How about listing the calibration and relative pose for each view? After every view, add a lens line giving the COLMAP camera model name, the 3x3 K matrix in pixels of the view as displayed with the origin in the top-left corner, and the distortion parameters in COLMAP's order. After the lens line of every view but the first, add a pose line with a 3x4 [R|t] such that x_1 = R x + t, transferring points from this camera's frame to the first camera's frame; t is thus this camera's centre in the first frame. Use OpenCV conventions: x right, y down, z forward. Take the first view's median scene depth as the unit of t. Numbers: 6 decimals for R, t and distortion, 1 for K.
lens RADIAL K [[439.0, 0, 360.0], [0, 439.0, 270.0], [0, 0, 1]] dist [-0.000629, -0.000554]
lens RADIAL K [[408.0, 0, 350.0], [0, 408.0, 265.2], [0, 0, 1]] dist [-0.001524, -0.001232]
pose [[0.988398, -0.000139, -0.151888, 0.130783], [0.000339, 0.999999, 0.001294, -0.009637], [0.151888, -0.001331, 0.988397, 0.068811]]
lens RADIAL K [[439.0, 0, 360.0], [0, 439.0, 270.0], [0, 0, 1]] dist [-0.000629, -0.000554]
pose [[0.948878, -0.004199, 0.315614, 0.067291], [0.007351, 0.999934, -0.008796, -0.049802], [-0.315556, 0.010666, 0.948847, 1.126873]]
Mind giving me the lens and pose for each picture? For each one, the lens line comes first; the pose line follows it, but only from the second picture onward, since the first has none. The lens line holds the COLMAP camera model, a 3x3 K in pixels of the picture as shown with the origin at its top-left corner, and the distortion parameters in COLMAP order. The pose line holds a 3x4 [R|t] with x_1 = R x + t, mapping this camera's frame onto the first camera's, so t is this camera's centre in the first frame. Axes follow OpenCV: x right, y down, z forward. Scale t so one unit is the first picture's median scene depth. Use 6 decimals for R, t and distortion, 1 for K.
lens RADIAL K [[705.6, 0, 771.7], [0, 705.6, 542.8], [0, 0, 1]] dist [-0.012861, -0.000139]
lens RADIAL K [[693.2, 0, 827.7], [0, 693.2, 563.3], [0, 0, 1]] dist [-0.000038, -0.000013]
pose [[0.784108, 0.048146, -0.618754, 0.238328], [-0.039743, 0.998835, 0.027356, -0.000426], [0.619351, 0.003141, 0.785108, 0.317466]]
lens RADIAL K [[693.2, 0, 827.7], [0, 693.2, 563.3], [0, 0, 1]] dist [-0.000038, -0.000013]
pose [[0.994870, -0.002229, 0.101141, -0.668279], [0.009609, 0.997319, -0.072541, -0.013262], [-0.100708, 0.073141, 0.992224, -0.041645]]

----------

[Work task] Reproduce the data shown above in its entirety, keeping each word as it is.

[Reply]
How about listing the calibration and relative pose for each view? After every view, add a lens line giving the COLMAP camera model name, the 3x3 K matrix in pixels of the view as displayed with the origin in the top-left corner, and the distortion parameters in COLMAP's order. After the lens line of every view but the first, add a pose line with a 3x4 [R|t] such that x_1 = R x + t, transferring points from this camera's frame to the first camera's frame; t is thus this camera's centre in the first frame. Use OpenCV conventions: x right, y down, z forward. Take the first view's median scene depth as the unit of t. Numbers: 6 decimals for R, t and distortion, 1 for K.
lens RADIAL K [[439.0, 0, 360.0], [0, 439.0, 270.0], [0, 0, 1]] dist [-0.000629, -0.000554]
lens RADIAL K [[408.0, 0, 350.0], [0, 408.0, 265.2], [0, 0, 1]] dist [-0.001524, -0.001232]
pose [[0.988398, -0.000139, -0.151888, 0.130783], [0.000339, 0.999999, 0.001294, -0.009637], [0.151888, -0.001331, 0.988397, 0.068811]]
lens RADIAL K [[439.0, 0, 360.0], [0, 439.0, 270.0], [0, 0, 1]] dist [-0.000629, -0.000554]
pose [[0.948878, -0.004199, 0.315614, 0.067291], [0.007351, 0.999934, -0.008796, -0.049802], [-0.315556, 0.010666, 0.948847, 1.126873]]
Mind giving me the lens and pose for each picture? For each one, the lens line comes first; the pose line follows it, but only from the second picture onward, since the first has none. The lens line holds the COLMAP camera model, a 3x3 K in pixels of the picture as shown with the origin at its top-left corner, and the distortion parameters in COLMAP order. The pose line holds a 3x4 [R|t] with x_1 = R x + t, mapping this camera's frame onto the first camera's, so t is this camera's centre in the first frame. Axes follow OpenCV: x right, y down, z forward. Scale t so one unit is the first picture's median scene depth. Use 6 decimals for R, t and distortion, 1 for K.
lens RADIAL K [[705.6, 0, 771.7], [0, 705.6, 542.8], [0, 0, 1]] dist [-0.012861, -0.000139]
lens RADIAL K [[693.2, 0, 827.7], [0, 693.2, 563.3], [0, 0, 1]] dist [-0.000038, -0.000013]
pose [[0.784108, 0.048146, -0.618754, 0.238328], [-0.039743, 0.998835, 0.027356, -0.000426], [0.619351, 0.003141, 0.785108, 0.317466]]
lens RADIAL K [[693.2, 0, 827.7], [0, 693.2, 563.3], [0, 0, 1]] dist [-0.000038, -0.000013]
pose [[0.994870, -0.002229, 0.101141, -0.668279], [0.009609, 0.997319, -0.072541, -0.013262], [-0.100708, 0.073141, 0.992224, -0.041645]]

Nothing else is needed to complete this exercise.